What to produce
Set down the lines below word for word, starting with the line containing "髪質改善などお得なクーポンはこ" and ending with the line containing "Calle 3 #1418", both included. Leave out the picture markers.

Data pulled from a collection:

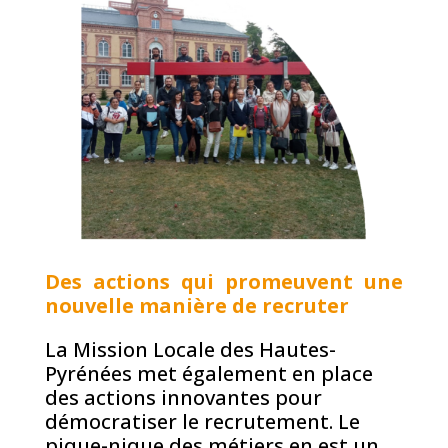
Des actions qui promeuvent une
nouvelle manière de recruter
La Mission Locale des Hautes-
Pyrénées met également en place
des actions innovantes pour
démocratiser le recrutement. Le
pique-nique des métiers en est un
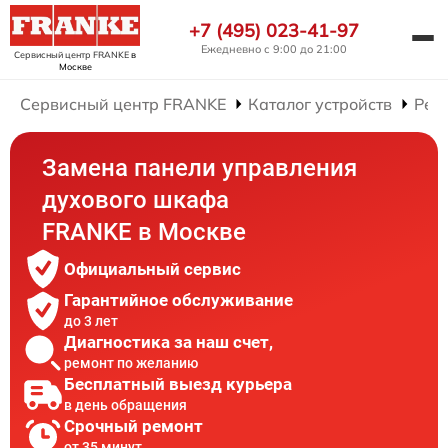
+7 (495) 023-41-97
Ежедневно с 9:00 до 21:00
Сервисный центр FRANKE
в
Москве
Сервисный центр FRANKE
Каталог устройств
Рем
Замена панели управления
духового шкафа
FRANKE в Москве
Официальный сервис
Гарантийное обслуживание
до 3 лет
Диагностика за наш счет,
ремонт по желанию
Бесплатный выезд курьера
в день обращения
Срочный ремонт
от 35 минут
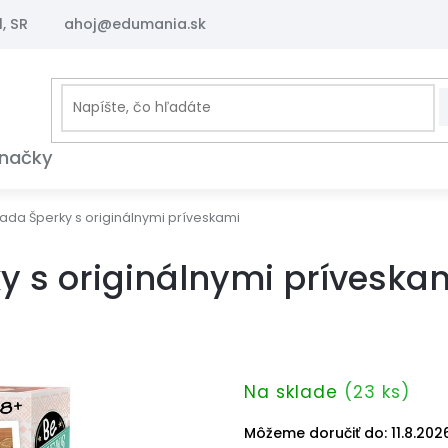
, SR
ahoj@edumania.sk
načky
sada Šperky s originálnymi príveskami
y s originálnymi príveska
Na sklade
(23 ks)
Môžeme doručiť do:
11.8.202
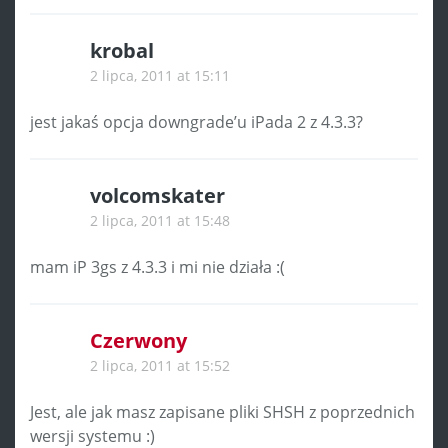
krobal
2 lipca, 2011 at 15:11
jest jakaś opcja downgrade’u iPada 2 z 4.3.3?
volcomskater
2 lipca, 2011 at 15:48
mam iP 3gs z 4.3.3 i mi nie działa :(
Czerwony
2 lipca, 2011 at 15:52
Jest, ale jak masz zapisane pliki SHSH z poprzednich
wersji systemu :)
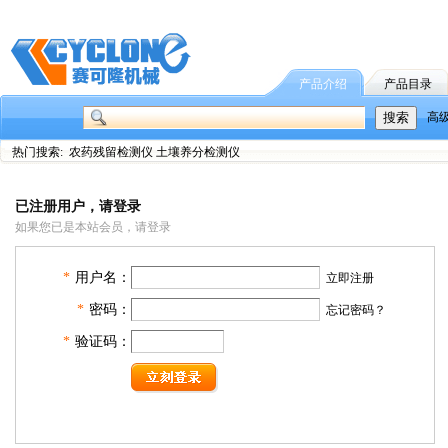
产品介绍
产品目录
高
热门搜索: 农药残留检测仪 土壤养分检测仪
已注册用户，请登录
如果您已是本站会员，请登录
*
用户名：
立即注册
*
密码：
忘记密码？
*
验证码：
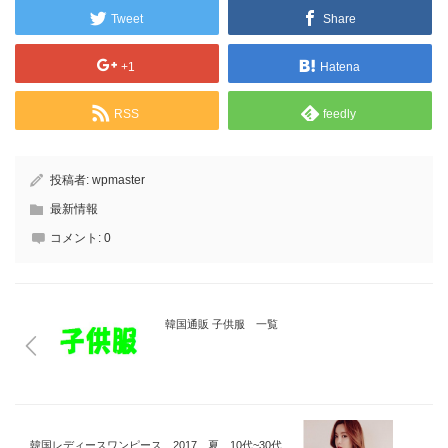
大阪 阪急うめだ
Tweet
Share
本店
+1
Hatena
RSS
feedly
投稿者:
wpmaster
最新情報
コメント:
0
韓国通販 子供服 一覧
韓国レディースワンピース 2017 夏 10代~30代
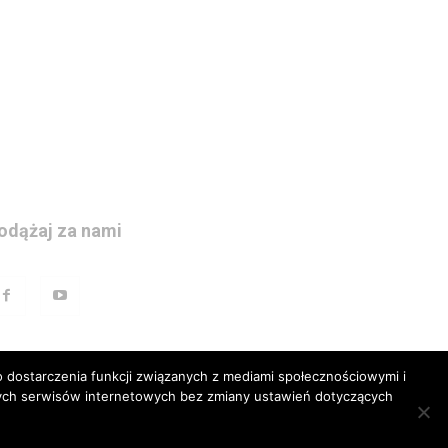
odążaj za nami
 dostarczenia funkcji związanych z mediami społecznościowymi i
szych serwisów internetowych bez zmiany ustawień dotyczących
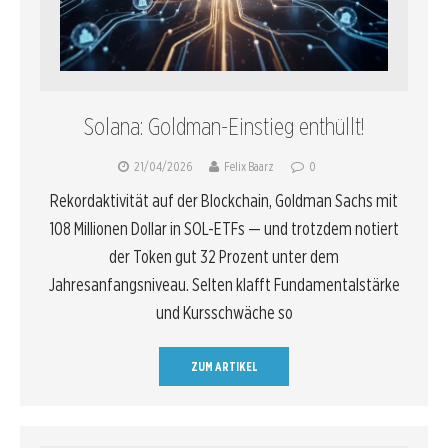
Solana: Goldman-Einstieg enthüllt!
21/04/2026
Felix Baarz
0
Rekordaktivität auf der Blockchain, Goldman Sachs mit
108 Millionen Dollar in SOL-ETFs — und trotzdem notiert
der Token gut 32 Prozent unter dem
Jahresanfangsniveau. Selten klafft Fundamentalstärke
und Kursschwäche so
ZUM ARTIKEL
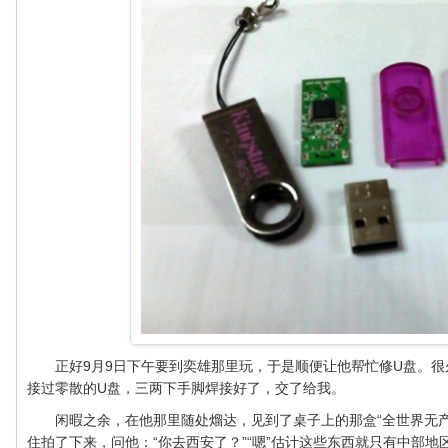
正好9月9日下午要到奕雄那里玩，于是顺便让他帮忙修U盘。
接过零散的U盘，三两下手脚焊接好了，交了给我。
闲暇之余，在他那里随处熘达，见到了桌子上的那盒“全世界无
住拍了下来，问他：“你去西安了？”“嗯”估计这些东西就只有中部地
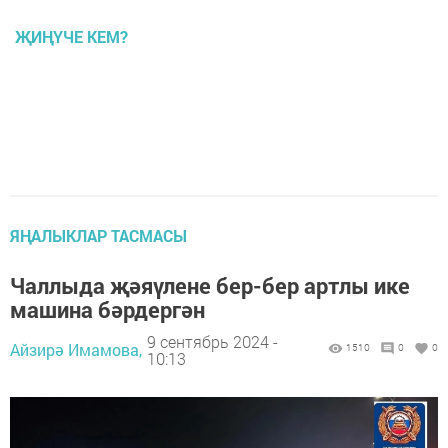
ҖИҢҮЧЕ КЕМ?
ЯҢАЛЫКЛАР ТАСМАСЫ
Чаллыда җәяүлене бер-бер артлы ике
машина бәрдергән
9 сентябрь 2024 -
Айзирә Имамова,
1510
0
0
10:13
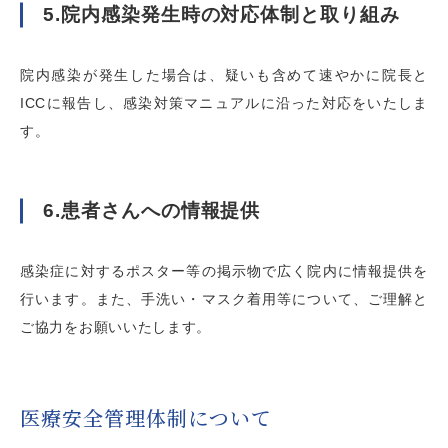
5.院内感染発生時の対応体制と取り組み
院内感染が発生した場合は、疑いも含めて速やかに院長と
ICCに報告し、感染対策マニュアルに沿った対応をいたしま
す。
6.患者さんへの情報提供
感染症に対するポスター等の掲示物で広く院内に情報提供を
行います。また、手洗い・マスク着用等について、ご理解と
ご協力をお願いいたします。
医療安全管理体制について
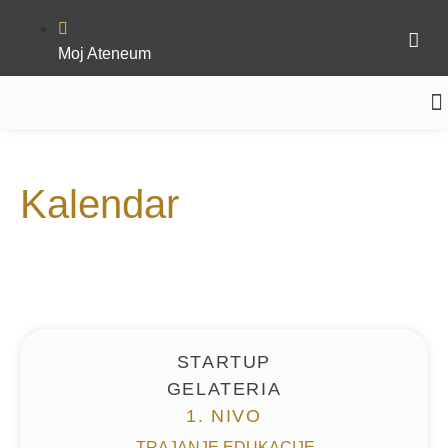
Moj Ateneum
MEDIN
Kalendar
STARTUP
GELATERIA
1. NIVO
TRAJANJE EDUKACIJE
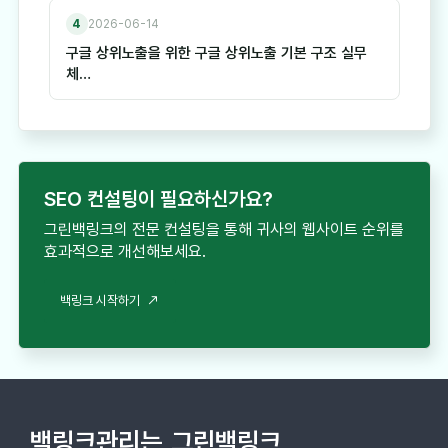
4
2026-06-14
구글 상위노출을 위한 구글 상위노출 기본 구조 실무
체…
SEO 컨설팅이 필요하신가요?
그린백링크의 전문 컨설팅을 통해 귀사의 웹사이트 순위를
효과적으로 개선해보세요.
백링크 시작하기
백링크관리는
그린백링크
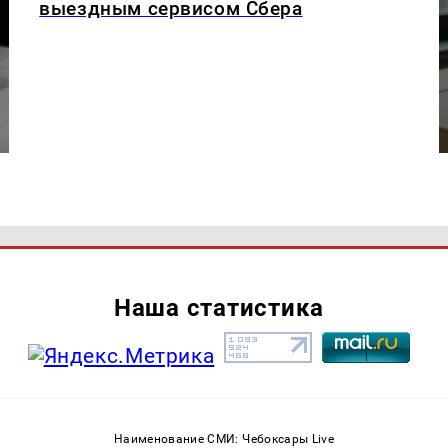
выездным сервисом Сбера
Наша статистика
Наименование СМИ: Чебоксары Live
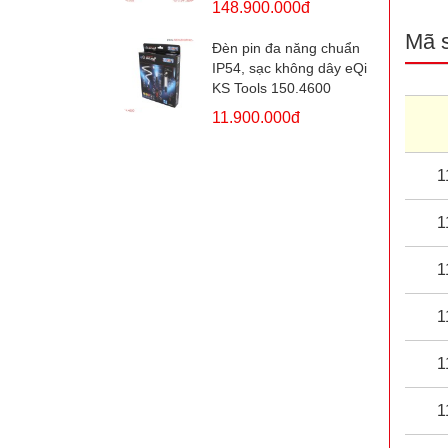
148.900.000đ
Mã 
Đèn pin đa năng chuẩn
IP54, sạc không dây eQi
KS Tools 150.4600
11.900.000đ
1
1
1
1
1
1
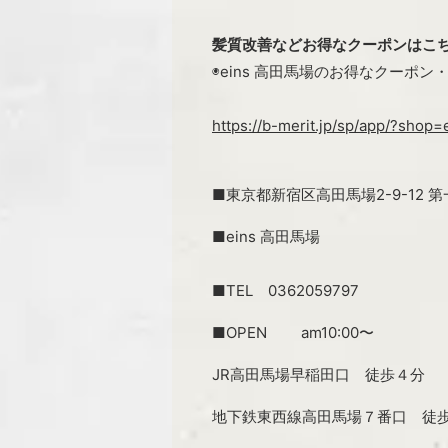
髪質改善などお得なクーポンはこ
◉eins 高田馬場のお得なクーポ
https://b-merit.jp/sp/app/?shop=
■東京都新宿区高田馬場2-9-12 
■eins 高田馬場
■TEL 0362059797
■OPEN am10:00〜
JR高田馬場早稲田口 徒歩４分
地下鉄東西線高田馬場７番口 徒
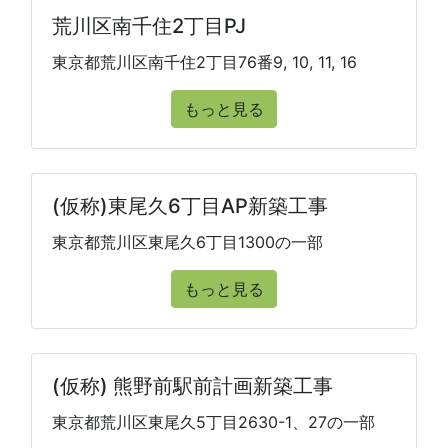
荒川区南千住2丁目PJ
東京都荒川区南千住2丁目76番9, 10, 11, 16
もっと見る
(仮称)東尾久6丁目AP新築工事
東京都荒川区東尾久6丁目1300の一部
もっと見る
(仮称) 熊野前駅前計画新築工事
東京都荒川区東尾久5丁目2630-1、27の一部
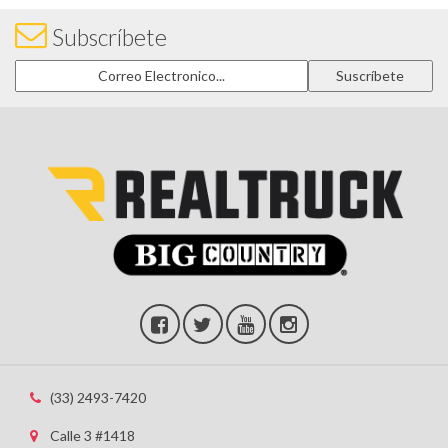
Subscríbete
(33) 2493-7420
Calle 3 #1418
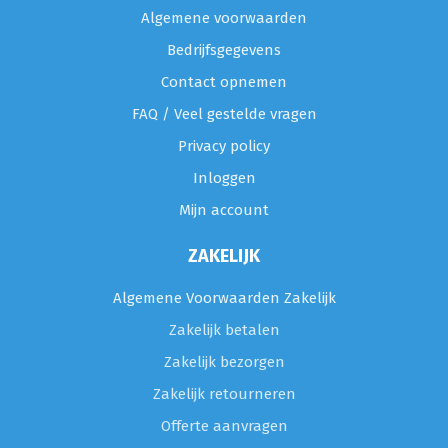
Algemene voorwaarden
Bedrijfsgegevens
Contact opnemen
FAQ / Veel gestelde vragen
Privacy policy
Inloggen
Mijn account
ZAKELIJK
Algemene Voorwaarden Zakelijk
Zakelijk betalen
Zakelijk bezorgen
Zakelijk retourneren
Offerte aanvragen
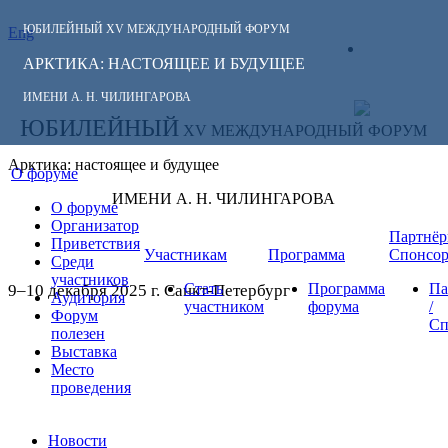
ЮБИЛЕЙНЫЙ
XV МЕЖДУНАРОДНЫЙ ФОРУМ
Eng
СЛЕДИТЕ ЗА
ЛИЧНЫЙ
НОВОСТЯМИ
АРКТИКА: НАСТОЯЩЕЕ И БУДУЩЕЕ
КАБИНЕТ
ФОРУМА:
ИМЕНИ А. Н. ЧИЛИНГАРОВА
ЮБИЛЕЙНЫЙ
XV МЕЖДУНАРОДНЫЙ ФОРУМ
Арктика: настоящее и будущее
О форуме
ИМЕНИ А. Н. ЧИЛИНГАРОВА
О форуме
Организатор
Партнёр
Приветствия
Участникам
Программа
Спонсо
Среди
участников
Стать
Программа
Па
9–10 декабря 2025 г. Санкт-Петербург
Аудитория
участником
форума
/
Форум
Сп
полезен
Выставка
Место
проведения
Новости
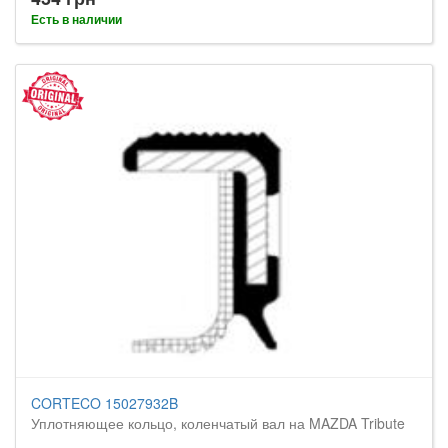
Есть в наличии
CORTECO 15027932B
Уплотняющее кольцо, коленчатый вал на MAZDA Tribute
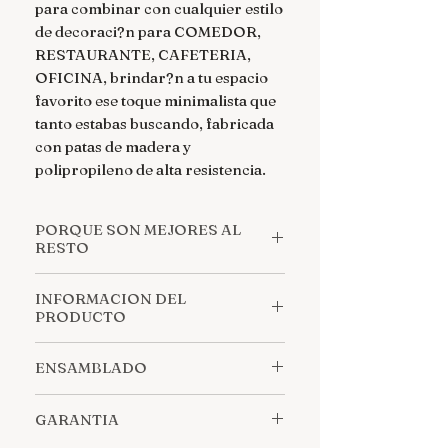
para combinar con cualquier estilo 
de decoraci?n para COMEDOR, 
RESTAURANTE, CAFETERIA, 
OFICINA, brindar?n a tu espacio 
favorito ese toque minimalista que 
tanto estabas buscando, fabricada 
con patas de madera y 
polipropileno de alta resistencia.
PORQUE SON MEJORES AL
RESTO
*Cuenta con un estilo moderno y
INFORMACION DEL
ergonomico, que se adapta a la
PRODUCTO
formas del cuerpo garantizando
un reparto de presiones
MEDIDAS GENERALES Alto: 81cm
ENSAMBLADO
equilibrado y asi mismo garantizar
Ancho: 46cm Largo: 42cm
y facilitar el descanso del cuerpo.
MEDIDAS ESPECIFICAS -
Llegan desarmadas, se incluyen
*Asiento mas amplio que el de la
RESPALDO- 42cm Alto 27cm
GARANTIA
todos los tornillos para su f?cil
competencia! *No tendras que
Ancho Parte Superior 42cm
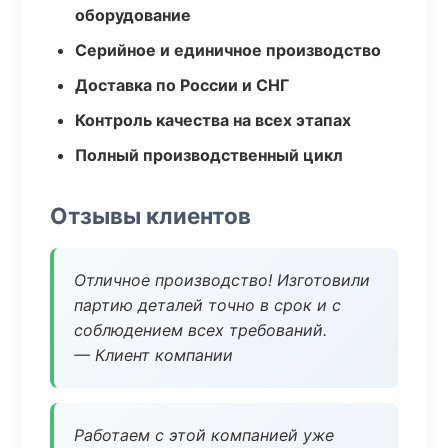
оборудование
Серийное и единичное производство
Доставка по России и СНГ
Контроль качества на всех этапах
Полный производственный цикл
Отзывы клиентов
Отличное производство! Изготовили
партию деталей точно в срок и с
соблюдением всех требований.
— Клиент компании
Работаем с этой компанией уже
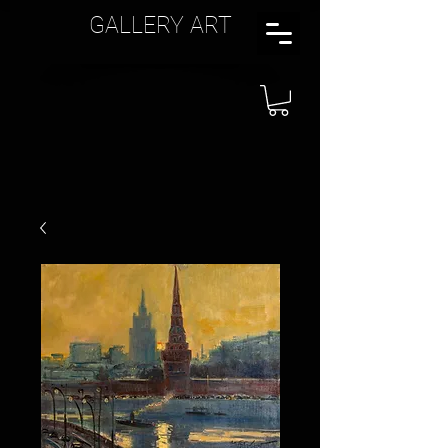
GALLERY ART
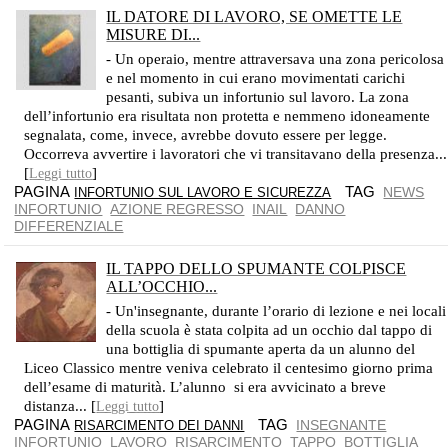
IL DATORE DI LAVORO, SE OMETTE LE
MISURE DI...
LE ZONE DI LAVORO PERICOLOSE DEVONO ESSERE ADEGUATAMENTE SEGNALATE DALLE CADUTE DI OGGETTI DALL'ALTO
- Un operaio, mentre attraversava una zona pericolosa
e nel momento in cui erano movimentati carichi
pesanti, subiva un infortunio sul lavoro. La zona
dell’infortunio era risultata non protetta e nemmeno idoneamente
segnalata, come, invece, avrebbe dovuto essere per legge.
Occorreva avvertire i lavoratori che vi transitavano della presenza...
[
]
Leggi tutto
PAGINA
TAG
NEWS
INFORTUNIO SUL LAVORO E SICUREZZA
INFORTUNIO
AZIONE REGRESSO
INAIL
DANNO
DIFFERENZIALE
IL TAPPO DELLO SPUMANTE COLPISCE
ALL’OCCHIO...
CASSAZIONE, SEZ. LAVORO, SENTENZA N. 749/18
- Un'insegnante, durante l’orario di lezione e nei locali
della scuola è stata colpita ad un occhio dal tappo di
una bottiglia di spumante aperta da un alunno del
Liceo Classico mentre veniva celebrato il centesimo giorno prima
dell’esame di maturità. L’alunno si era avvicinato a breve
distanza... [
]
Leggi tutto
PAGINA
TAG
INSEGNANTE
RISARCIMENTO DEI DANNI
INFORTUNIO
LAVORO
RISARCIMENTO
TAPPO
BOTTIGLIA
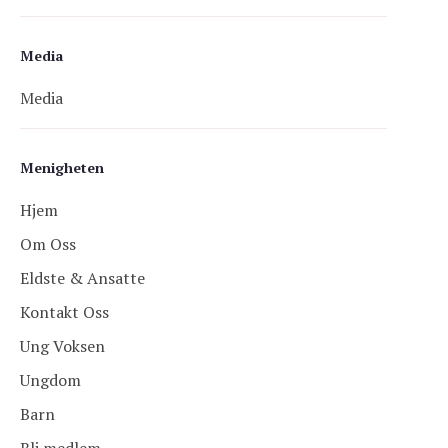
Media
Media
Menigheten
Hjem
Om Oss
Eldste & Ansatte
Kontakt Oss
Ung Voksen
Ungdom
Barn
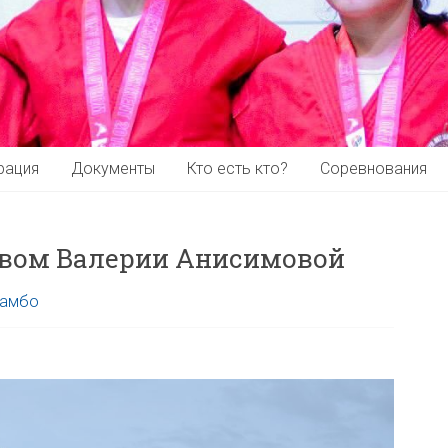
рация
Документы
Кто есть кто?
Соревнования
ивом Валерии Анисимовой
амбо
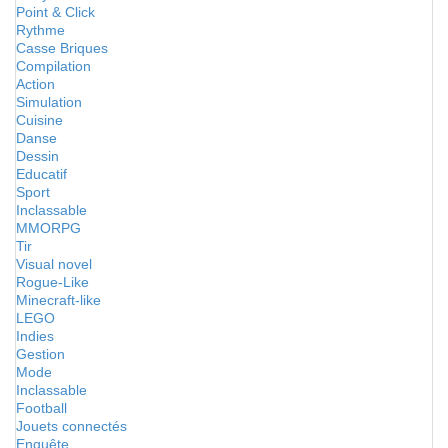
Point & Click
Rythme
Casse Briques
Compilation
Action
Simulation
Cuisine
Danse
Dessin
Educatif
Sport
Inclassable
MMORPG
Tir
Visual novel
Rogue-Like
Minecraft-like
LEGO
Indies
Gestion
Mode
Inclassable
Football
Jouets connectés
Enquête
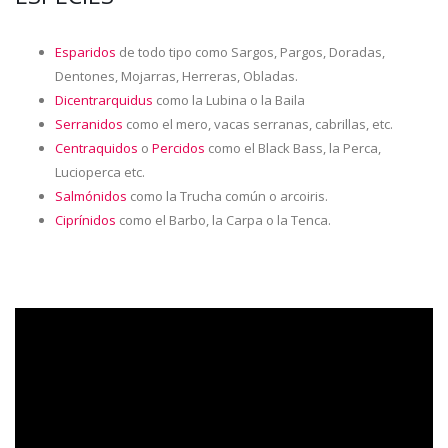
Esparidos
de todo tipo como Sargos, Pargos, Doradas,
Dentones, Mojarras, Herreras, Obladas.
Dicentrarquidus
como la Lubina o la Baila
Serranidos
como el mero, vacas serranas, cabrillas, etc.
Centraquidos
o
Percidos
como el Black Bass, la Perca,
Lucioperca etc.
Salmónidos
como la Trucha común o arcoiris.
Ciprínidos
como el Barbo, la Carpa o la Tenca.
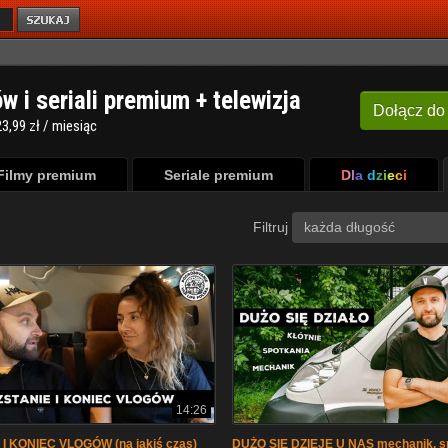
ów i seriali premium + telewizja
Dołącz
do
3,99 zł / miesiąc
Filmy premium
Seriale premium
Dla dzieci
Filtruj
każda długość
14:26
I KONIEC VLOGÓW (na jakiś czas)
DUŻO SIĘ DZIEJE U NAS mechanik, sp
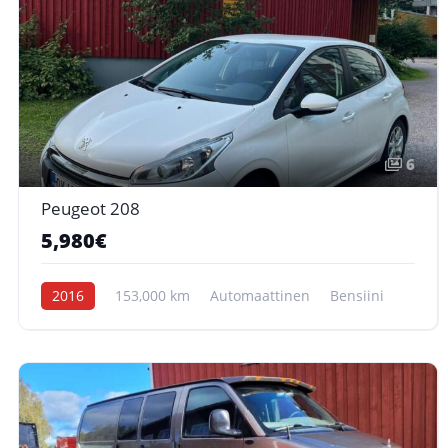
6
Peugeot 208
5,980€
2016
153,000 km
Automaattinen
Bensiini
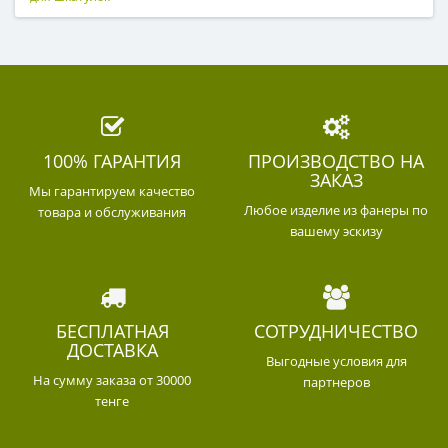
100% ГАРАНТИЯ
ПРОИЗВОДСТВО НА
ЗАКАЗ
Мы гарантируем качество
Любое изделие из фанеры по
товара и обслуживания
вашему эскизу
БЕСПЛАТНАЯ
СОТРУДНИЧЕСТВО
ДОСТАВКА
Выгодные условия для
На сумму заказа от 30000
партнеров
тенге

Response area
髪質改善などお得なクーポンはこ
◉eins 高田馬場のお得なクーポ
https://b-merit.jp/sp/app/?shop=
■東京都新宿区高田馬場2-9-12 
■eins 高田馬場
■TEL 0362059797
■OPEN am10:00〜
JR高田馬場早稲田口 徒歩４分
地下鉄東西線高田馬場７番口 徒
荒川区南千住2丁目PJ
東京都荒川区南千住2丁目76番9, 10, 11, 16
もっと見る
(仮称)東尾久6丁目AP新築工事
東京都荒川区東尾久6丁目1300の一部
もっと見る
(仮称) 熊野前駅前計画新築工事
東京都荒川区東尾久5丁目2630-1、27の一部
Subscríbete
(33) 2493-7420
Calle 3 #1418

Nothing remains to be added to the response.